- _Required task_: Rewrite every line of the listing below as one numbered list, skipping blank lines and omitting the pictures.

- _Record extracts_:
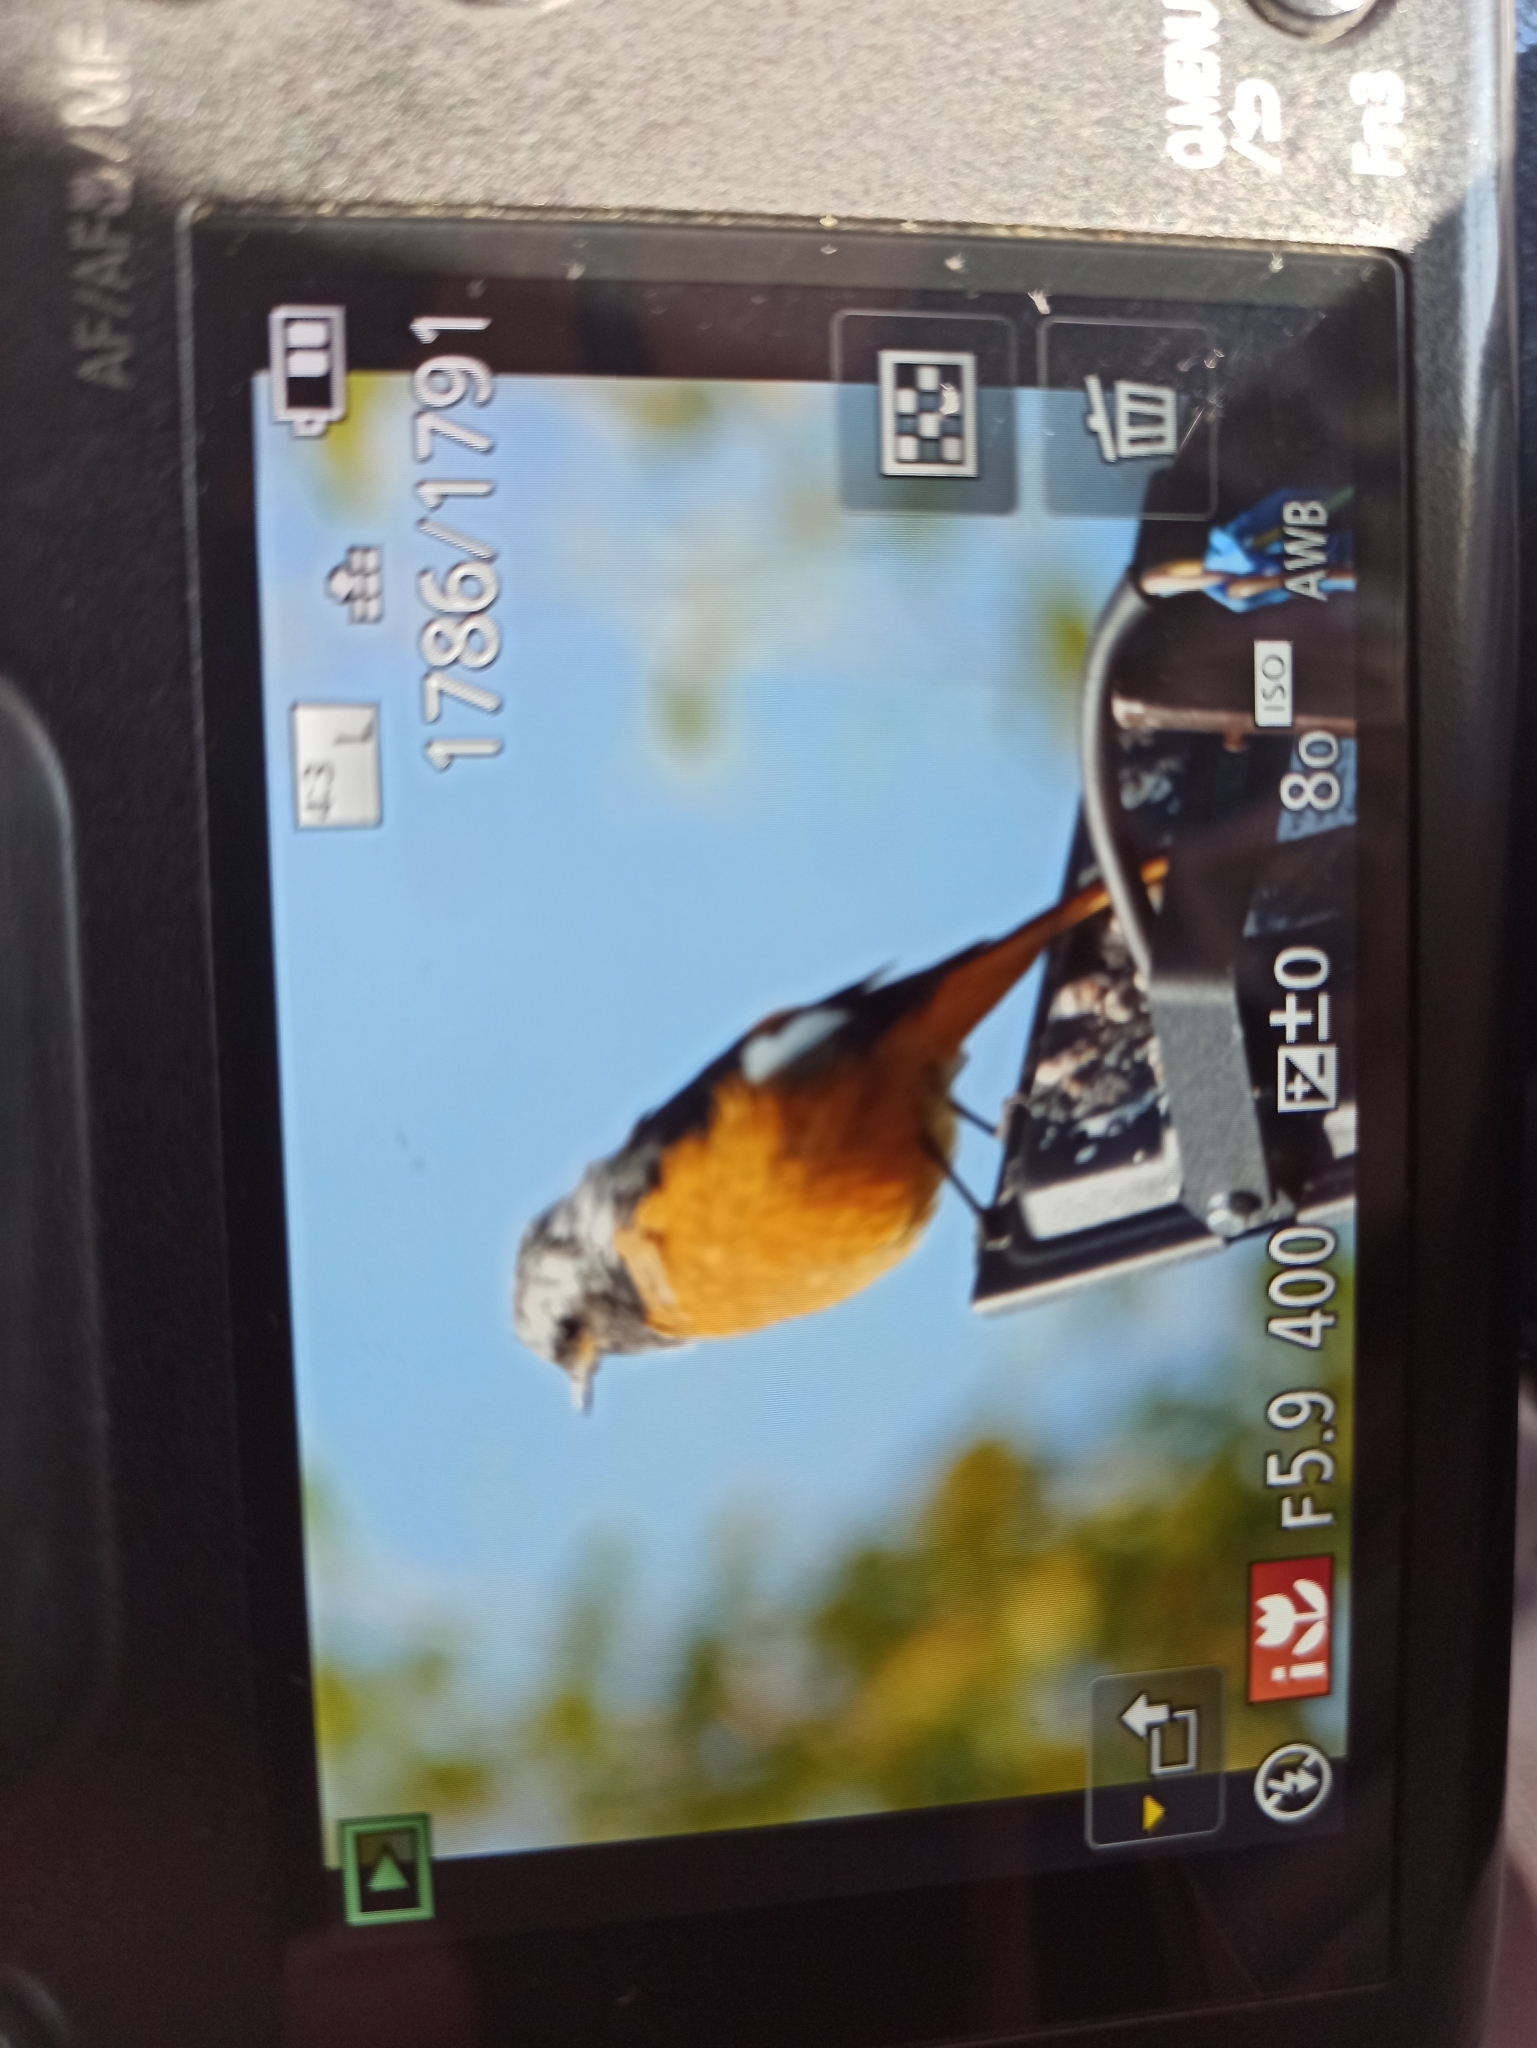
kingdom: Animalia
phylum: Chordata
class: Aves
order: Passeriformes
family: Muscicapidae
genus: Phoenicurus
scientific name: Phoenicurus auroreus
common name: Daurian redstart
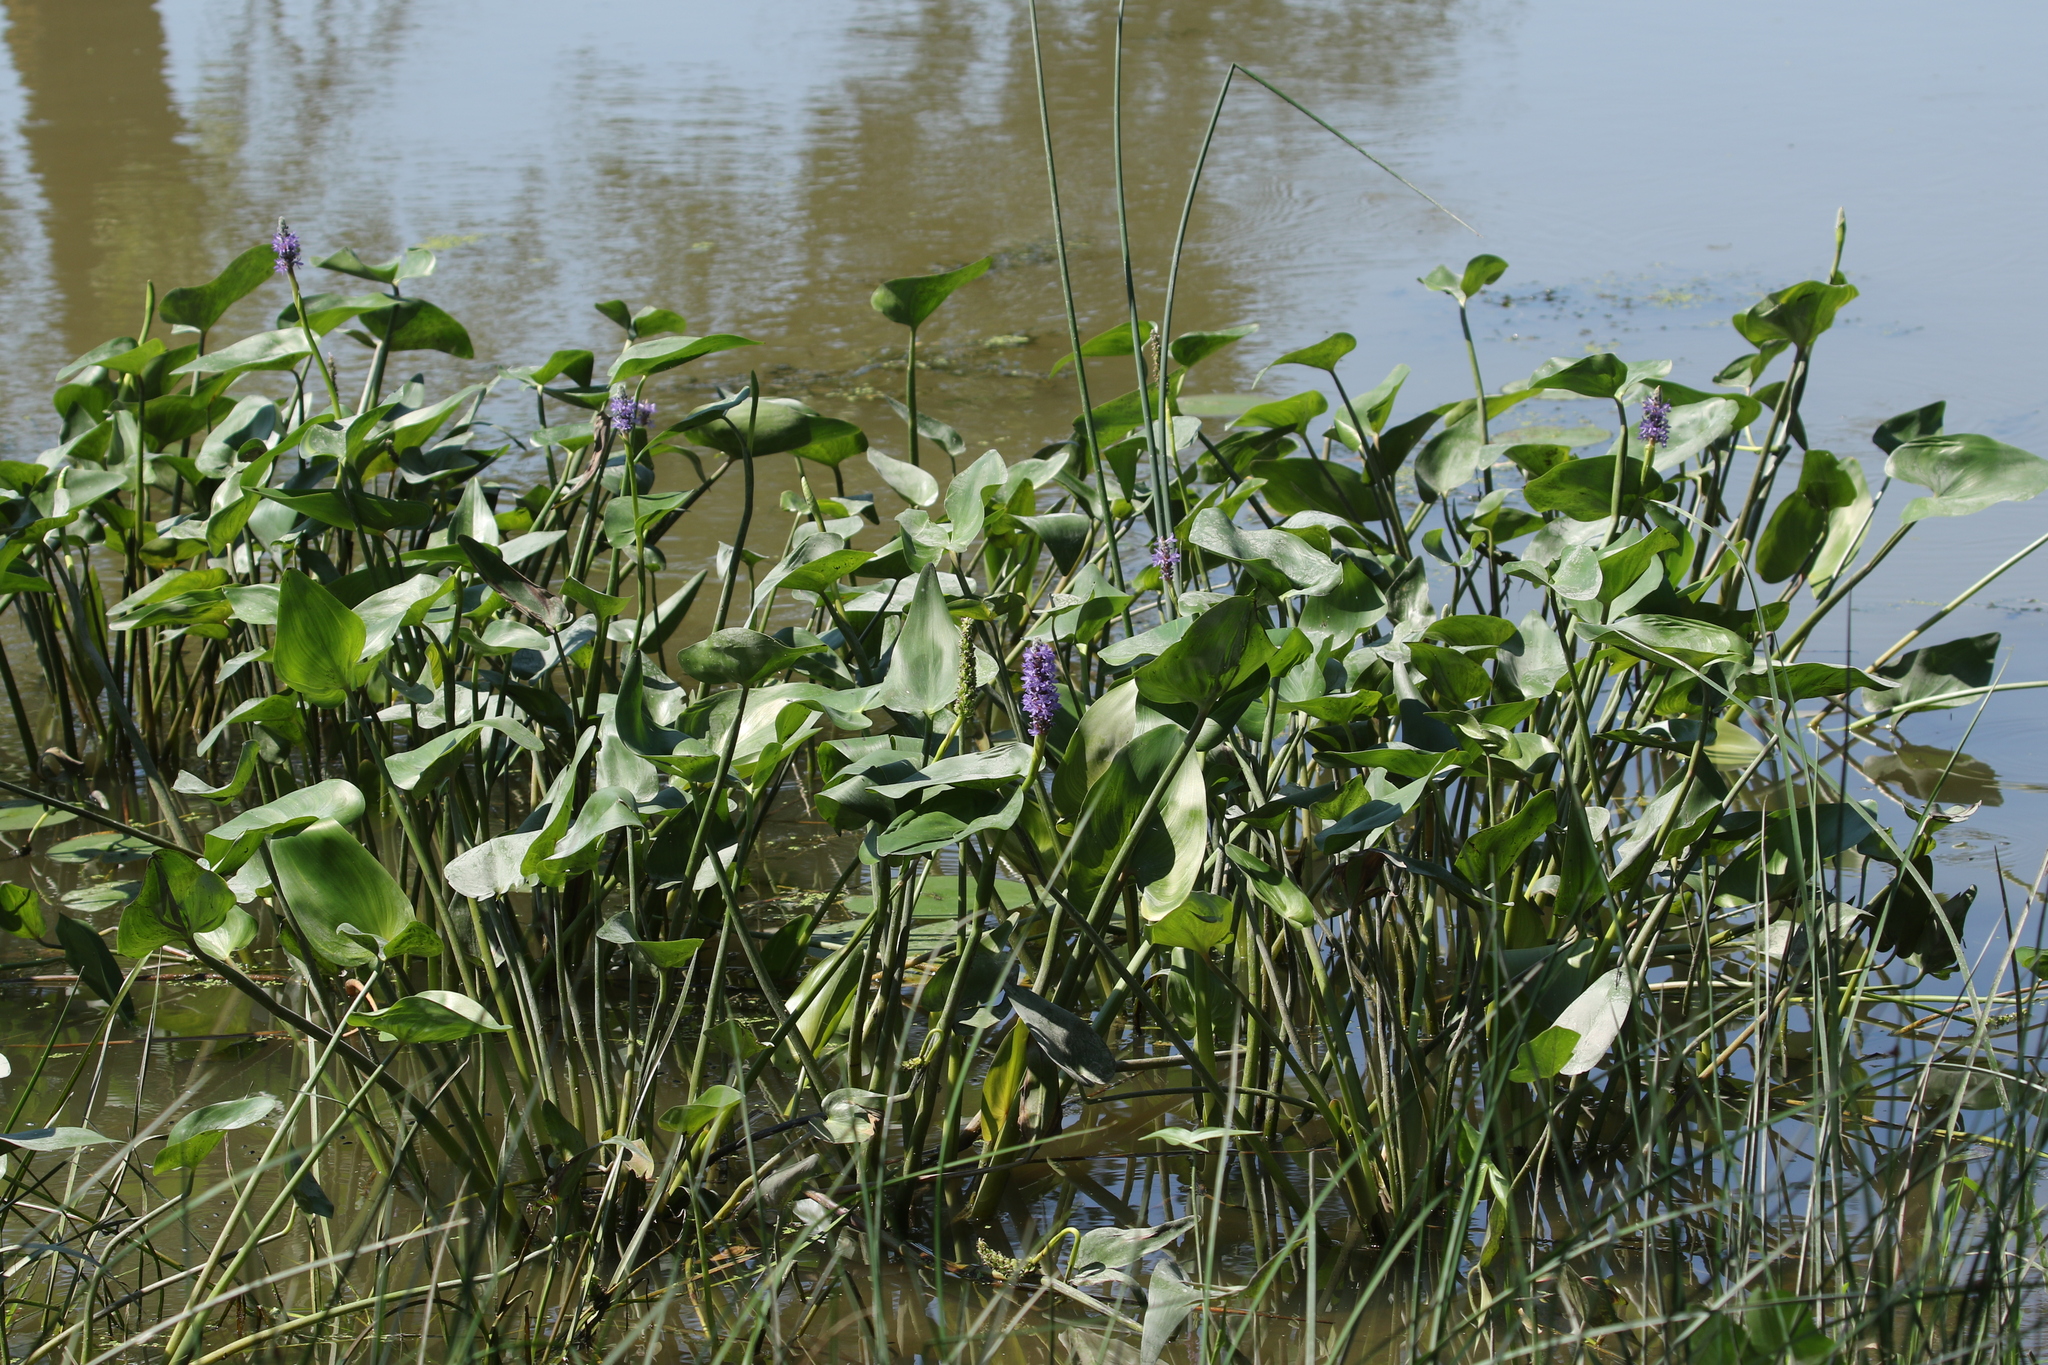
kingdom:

- _The output_:
1. kingdom: Animalia
2. phylum: Chordata
3. class: Aves
4. order: Passeriformes
5. family: Muscicapidae
6. genus: Phoenicurus
7. scientific name: Phoenicurus auroreus
8. common name: Daurian redstart
9. kingdom:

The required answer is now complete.